> [WHAT THE TASK REQUIRES] An exact transcription is needed, beginning at the line with "Figure 1. Experimental Timeline." and ending at the last line of the listing, with pictures left out and nothing else added.

***

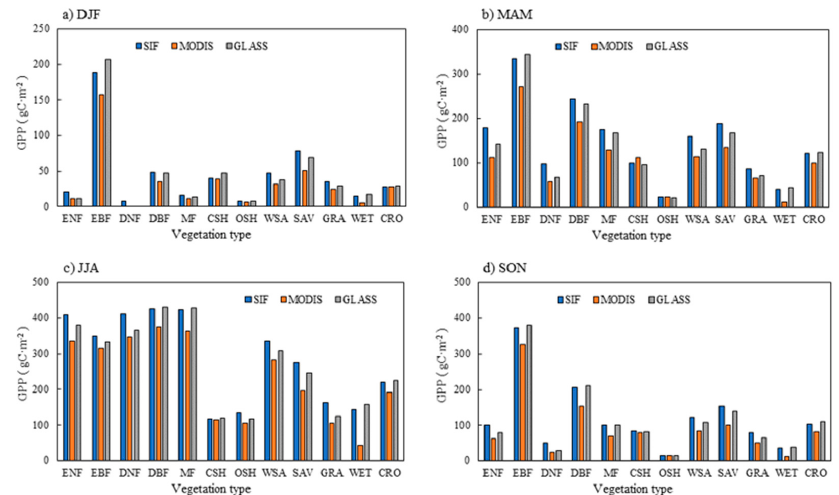
Figure 4. Global GPP for all vegetation coverage types in GPP SIF , GPP MODIS and GPP GLASS in different seasons in 2014.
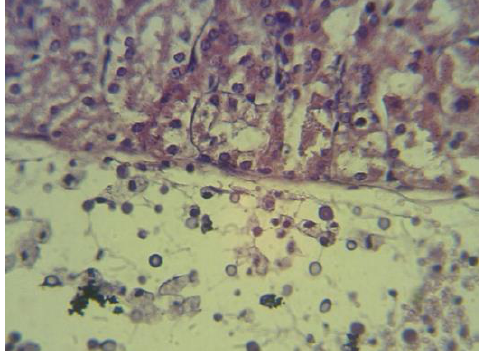
Figure, 4: Histopathological section in the kidney of animal at - 3days post-infection shows yeast cells in capsular region with few neutrophils, eosinophils and mononuclear cells infiltration well as acute cellular degeneration of renal tubules (H&E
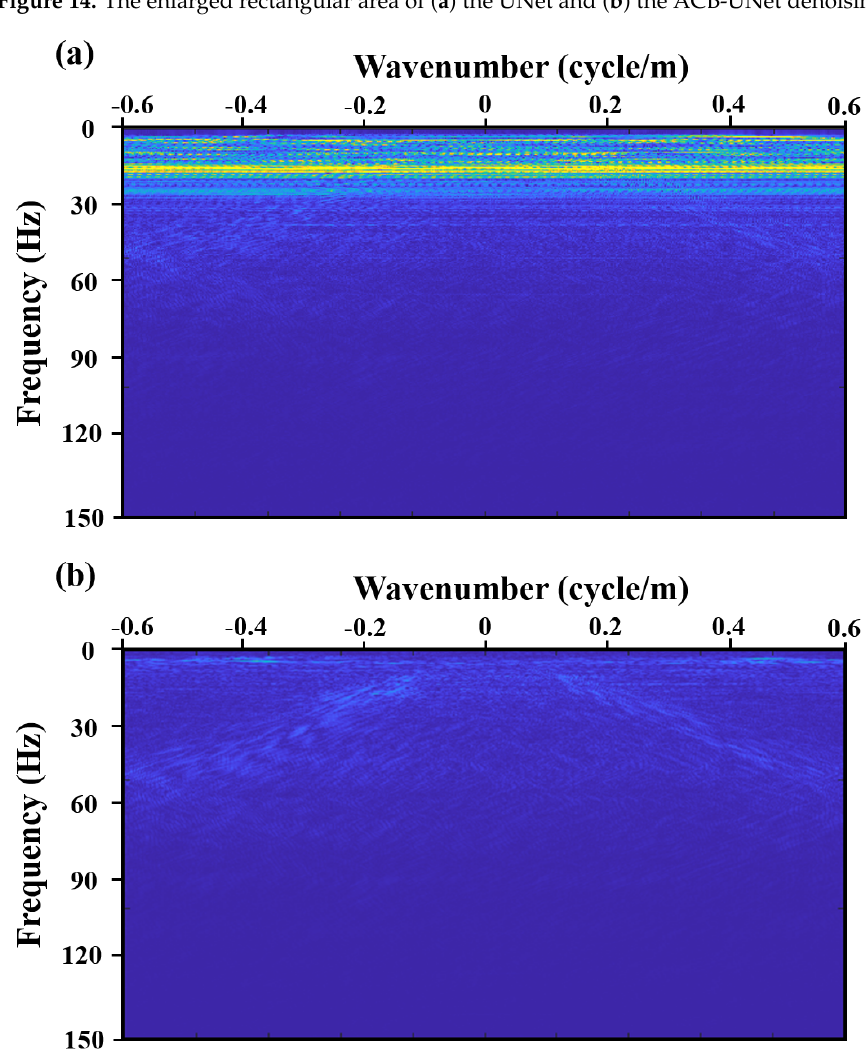
Figure 15. ( a ) The f-k sepectrum of original data; ( b ) the f-k sepectrum of the ACB-UNet de- noised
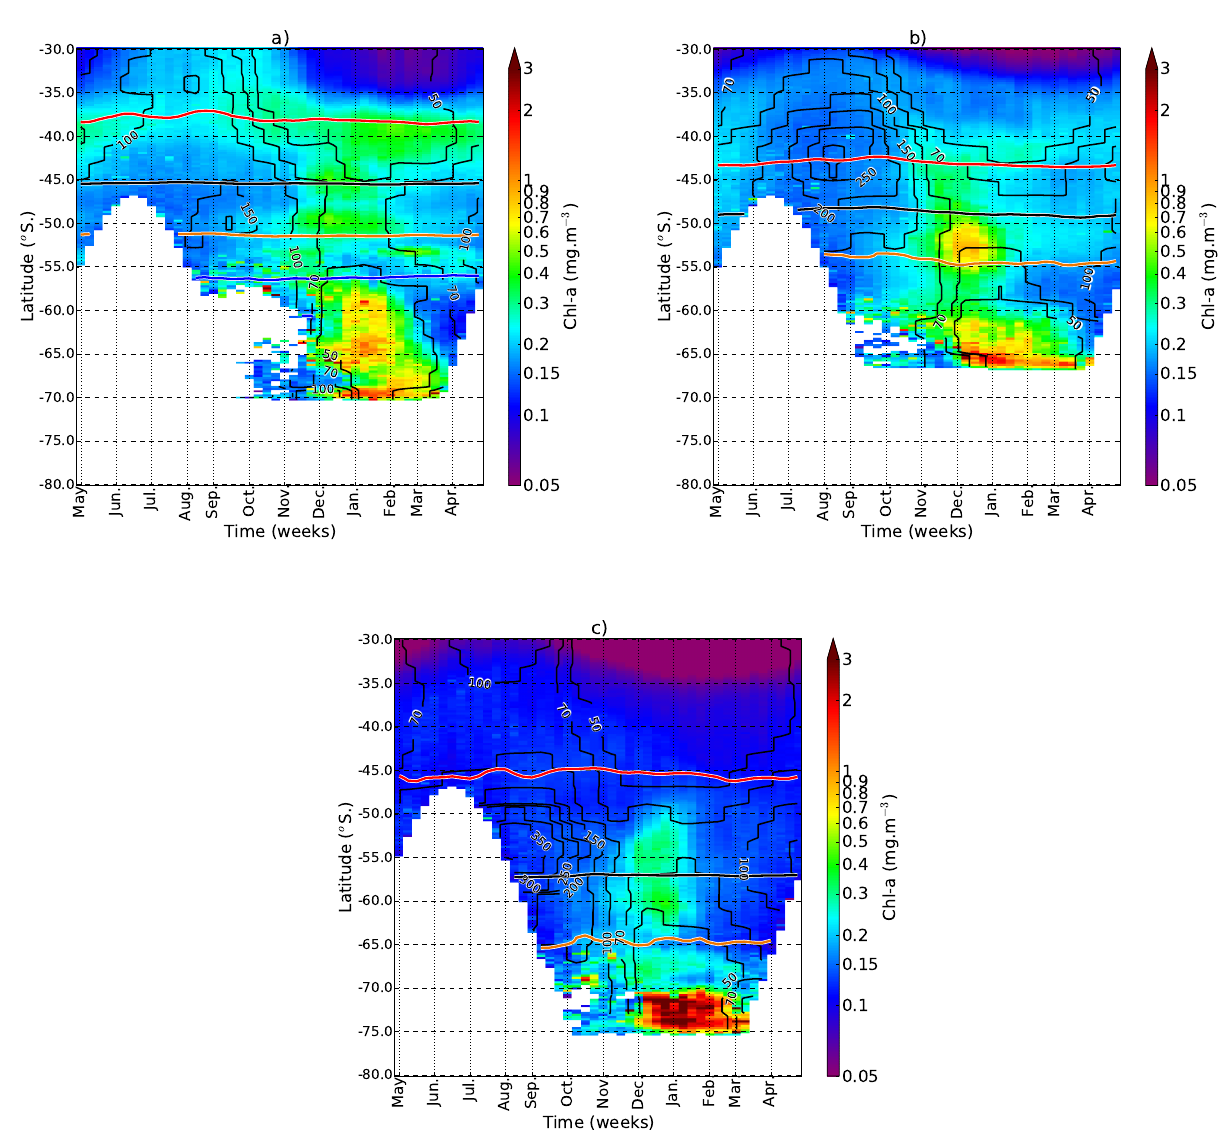
Fig. 8. Mean seasonal cycles (May to April – x-axis) of chlorophyll (colour scale) and annual mean MLD in metres (contours) as a function of latitude (30–80 ◦ S – y-axis) for a 10 ◦ longitudinal transect in (a) the Atlantic (0–10 ◦ E), (b) the Indian (85–95 ◦ E) and (c) the Pacific (110–100 ◦ W) Oceans. Mean (1998–2007) frontal positions are shown for the STF (red), the SAF (black), the PF (orange) and the SACCF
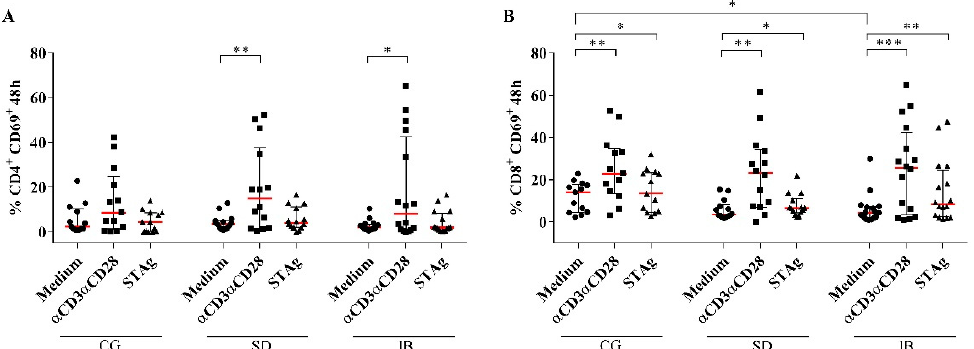
Figure 3. Activation of CD4 + and CD8 + T lymphocytes, assessed by the expression of the CD69 cell surface receptor. ( A ) Percentage of total CD4 + and ( B ) CD8 + CD69 + after 48 h of stimulus with anti- CD3 and anti-CD28, STAg, and absence of stimulus in the CG and SD and IB groups by flow cytometry. Analysis between stimuli by Wilcoxon and among groups by Kruskal–Wallis. The horizontal bars represent the medians with interquartile ranges. Statistically significant data, * p < 0.05, ** p < 0.005, and *** p < 0.0005.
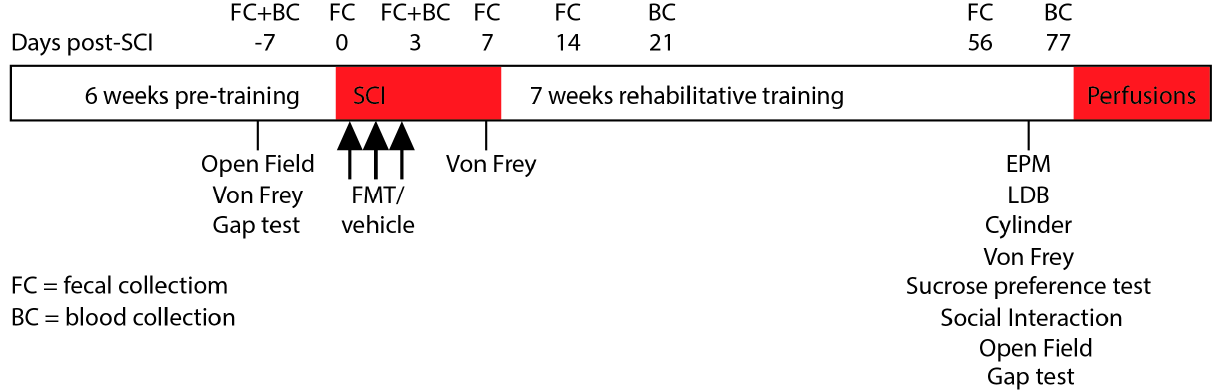
Figure 1. Experimental Timeline.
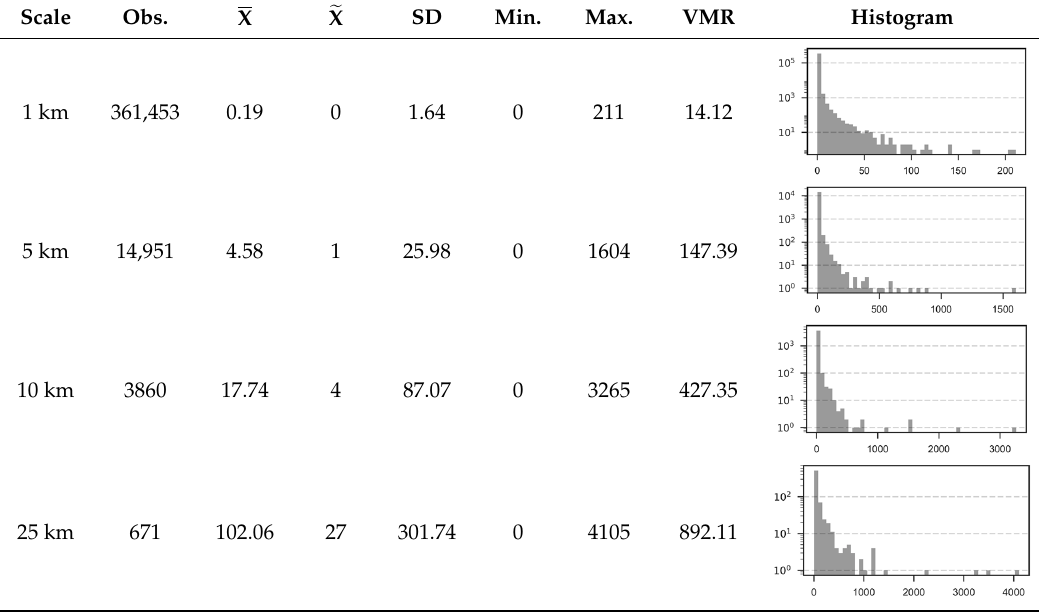
Figure 1 maps the gridded distribution of software firms in Germany. An exemplary focus map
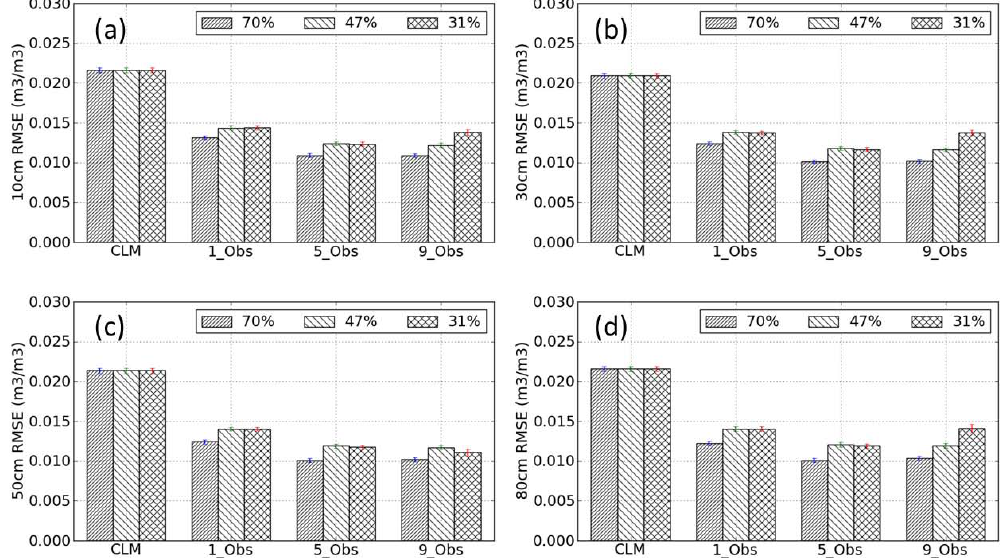
Fig. 7. This figure shows the mean basin scale soil moisture RMSE values (including 95% confidence intervals) for open loop simulations (CLM) and three assimilation strategies of 1 observation used (1 Obs), 5 observations used (5 Obs), 9 observations used (9 Obs) at all grid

***

> [EXERCISE RESULT]
Figure 1. Experimental Timeline.
Figure 1 maps the gridded distribution of software firms in Germany. An exemplary focus map
Fig. 7. This figure shows the mean basin scale soil moisture RMSE values (including 95% confidence intervals) for open loop simulations (CLM) and three assimilation strategies of 1 observation used (1 Obs), 5 observations used (5 Obs), 9 observations used (9 Obs) at all grid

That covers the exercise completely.